* What this task involves
Put every line of the listing below into a JSON list of strings, one string per line, and leave out any blank lines.

* Record excerpts
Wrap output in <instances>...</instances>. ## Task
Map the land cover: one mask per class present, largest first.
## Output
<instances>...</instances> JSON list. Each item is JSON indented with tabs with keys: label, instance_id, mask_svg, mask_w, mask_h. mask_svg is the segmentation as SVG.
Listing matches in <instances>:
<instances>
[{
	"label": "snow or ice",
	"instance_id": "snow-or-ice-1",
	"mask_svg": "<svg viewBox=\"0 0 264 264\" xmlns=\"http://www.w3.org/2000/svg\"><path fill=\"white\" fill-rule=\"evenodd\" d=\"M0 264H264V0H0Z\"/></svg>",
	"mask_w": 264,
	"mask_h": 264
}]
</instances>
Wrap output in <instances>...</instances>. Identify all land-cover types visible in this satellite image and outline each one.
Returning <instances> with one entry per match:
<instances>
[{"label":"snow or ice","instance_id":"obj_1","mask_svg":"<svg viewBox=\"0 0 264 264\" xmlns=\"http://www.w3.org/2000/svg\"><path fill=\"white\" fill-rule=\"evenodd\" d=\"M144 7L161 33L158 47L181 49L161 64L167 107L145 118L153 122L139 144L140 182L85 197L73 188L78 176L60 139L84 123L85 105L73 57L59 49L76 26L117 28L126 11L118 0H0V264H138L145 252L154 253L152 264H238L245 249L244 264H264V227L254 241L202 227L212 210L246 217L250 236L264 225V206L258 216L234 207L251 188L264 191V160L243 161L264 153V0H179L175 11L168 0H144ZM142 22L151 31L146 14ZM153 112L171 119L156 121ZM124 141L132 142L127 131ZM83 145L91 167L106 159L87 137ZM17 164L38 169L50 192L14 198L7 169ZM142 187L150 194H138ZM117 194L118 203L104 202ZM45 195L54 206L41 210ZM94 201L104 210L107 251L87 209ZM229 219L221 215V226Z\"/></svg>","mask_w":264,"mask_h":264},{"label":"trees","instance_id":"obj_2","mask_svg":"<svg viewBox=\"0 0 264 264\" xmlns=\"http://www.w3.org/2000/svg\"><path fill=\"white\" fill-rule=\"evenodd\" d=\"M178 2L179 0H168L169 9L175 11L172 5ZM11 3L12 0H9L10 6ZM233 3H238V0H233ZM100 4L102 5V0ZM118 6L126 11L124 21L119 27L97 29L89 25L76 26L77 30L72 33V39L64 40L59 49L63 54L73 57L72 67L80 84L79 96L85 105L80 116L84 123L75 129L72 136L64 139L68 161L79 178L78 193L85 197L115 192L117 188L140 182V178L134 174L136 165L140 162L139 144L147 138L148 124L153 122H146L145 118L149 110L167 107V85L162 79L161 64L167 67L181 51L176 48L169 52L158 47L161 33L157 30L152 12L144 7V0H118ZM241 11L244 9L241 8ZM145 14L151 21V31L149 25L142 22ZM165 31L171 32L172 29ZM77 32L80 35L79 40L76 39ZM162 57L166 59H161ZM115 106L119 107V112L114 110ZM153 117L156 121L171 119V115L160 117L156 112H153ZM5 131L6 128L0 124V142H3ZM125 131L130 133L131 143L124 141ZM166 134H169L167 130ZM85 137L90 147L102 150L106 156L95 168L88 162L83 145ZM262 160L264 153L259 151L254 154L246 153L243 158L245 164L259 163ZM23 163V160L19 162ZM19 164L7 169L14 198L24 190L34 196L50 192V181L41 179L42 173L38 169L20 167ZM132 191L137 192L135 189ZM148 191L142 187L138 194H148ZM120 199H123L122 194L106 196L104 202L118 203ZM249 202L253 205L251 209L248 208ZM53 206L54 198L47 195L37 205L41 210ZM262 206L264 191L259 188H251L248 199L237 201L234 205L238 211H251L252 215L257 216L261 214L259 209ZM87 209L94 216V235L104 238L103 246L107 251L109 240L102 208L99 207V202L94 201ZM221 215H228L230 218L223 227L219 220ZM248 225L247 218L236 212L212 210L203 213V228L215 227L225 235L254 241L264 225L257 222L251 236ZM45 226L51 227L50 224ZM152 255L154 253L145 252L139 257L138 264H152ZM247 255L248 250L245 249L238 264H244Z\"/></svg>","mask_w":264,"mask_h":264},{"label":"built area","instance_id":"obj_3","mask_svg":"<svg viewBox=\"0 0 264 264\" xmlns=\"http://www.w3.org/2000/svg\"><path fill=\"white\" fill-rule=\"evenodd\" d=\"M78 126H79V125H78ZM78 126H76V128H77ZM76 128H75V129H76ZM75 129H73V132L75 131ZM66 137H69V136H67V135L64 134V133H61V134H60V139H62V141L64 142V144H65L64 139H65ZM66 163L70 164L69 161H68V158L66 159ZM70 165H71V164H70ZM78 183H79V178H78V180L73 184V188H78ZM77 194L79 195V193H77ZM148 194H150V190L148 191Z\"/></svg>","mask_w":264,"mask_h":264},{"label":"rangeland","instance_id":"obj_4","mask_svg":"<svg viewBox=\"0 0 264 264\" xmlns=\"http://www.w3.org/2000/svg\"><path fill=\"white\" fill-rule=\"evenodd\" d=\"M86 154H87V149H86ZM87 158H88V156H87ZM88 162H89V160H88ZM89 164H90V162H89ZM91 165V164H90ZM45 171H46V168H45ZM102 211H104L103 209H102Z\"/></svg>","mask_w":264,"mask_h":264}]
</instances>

* Full answer
[
  "Wrap output in <instances>...</instances>. ## Task",
  "Map the land cover: one mask per class present, largest first.",
  "## Output",
  "<instances>...</instances> JSON list. Each item is JSON indented with tabs with keys: label, instance_id, mask_svg, mask_w, mask_h. mask_svg is the segmentation as SVG.",
  "Listing matches in <instances>:",
  "<instances>",
  "[{",
  "\t\"label\": \"snow or ice\",",
  "\t\"instance_id\": \"snow-or-ice-1\",",
  "\t\"mask_svg\": \"<svg viewBox=\\\"0 0 264 264\\\" xmlns=\\\"http://www.w3.org/2000/svg\\\"><path fill=\\\"white\\\" fill-rule=\\\"evenodd\\\" d=\\\"M0 264H264V0H0Z\\\"/></svg>\",",
  "\t\"mask_w\": 264,",
  "\t\"mask_h\": 264",
  "}]",
  "</instances>",
  "Wrap output in <instances>...</instances>. Identify all land-cover types visible in this satellite image and outline each one.",
  "Returning <instances> with one entry per match:",
  "<instances>",
  "[{\"label\":\"snow or ice\",\"instance_id\":\"obj_1\",\"mask_svg\":\"<svg viewBox=\\\"0 0 264 264\\\" xmlns=\\\"http://www.w3.org/2000/svg\\\"><path fill=\\\"white\\\" fill-rule=\\\"evenodd\\\" d=\\\"M144 7L161 33L158 47L181 49L161 64L167 107L145 118L153 122L139 144L140 182L85 197L73 188L78 176L60 139L84 123L85 105L73 57L59 49L76 26L117 28L126 11L118 0H0V264H138L145 252L154 253L152 264H238L245 249L244 264H264V227L254 241L202 227L212 210L246 217L250 236L264 225V206L258 216L234 207L251 188L264 191V160L243 161L264 153V0H179L175 11L168 0H144ZM142 22L151 31L146 14ZM153 112L171 119L156 121ZM124 141L132 142L127 131ZM83 145L91 167L106 159L87 137ZM17 164L38 169L50 192L14 198L7 169ZM142 187L150 194H138ZM117 194L118 203L104 202ZM45 195L54 206L41 210ZM94 201L104 210L107 251L87 209ZM229 219L221 215V226Z\\\"/></svg>\",\"mask_w\":264,\"mask_h\":264},{\"label\":\"trees\",\"instance_id\":\"obj_2\",\"mask_svg\":\"<svg viewBox=\\\"0 0 264 264\\\" xmlns=\\\"http://www.w3.org/2000/svg\\\"><path fill=\\\"white\\\" fill-rule=\\\"evenodd\\\" d=\\\"M178 2L179 0H168L169 9L175 11L172 5ZM11 3L12 0H9L10 6ZM233 3H238V0H233ZM100 4L102 5V0ZM118 6L126 11L124 21L119 27L97 29L89 25L76 26L77 30L72 33V39L64 40L59 49L63 54L73 57L72 67L80 84L79 96L85 105L80 116L84 123L75 129L72 136L64 139L68 161L79 178L78 193L85 197L115 192L117 188L140 182V178L134 174L136 165L140 162L139 144L147 138L148 124L153 122H146L145 118L149 110L167 107V85L162 79L161 64L167 67L181 51L176 48L169 52L158 47L161 33L157 30L152 12L144 7V0H118ZM241 11L244 9L241 8ZM145 14L151 21V31L149 25L142 22ZM165 31L171 32L172 29ZM77 32L80 35L79 40L76 39ZM162 57L166 59H161ZM115 106L119 107V112L114 110ZM153 117L156 121L171 119V115L160 117L156 112H153ZM5 131L6 128L0 124V142H3ZM125 131L130 133L131 143L124 141ZM166 134H169L167 130ZM85 137L90 147L102 150L106 156L95 168L88 162L83 145ZM262 160L264 153L259 151L254 154L246 153L243 158L245 164L259 163ZM23 163V160L19 162ZM19 164L7 169L14 198L24 190L34 196L50 192V181L41 179L42 173L38 169L20 167ZM132 191L137 192L135 189ZM148 191L142 187L138 194H148ZM120 199H123L122 194L106 196L104 202L118 203ZM249 202L253 205L251 209L248 208ZM53 206L54 198L47 195L37 205L41 210ZM262 206L264 191L259 188H251L248 199L237 201L234 205L238 211H251L252 215L257 216L261 214L259 209ZM87 209L94 216V235L104 238L103 246L107 251L109 240L102 208L99 207V202L94 201ZM221 215H228L230 218L223 227L219 220ZM248 225L247 218L236 212L212 210L203 213V228L215 227L225 235L254 241L264 225L257 222L251 236ZM45 226L51 227L50 224ZM152 255L154 253L145 252L139 257L138 264H152ZM247 255L248 250L245 249L238 264H244Z\\\"/></svg>\",\"mask_w\":264,\"mask_h\":264},{\"label\":\"built area\",\"instance_id\":\"obj_3\",\"mask_svg\":\"<svg viewBox=\\\"0 0 264 264\\\" xmlns=\\\"http://www.w3.org/2000/svg\\\"><path fill=\\\"white\\\" fill-rule=\\\"evenodd\\\" d=\\\"M78 126H79V125H78ZM78 126H76V128H77ZM76 128H75V129H76ZM75 129H73V132L75 131ZM66 137H69V136H67V135L64 134V133H61V134H60V139H62V141L64 142V144H65L64 139H65ZM66 163L70 164L69 161H68V158L66 159ZM70 165H71V164H70ZM78 183H79V178H78V180L73 184V188H78ZM77 194L79 195V193H77ZM148 194H150V190L148 191Z\\\"/></svg>\",\"mask_w\":264,\"mask_h\":264},{\"label\":\"rangeland\",\"instance_id\":\"obj_4\",\"mask_svg\":\"<svg viewBox=\\\"0 0 264 264\\\" xmlns=\\\"http://www.w3.org/2000/svg\\\"><path fill=\\\"white\\\" fill-rule=\\\"evenodd\\\" d=\\\"M86 154H87V149H86ZM87 158H88V156H87ZM88 162H89V160H88ZM89 164H90V162H89ZM91 165V164H90ZM45 171H46V168H45ZM102 211H104L103 209H102Z\\\"/></svg>\",\"mask_w\":264,\"mask_h\":264}]",
  "</instances>"
]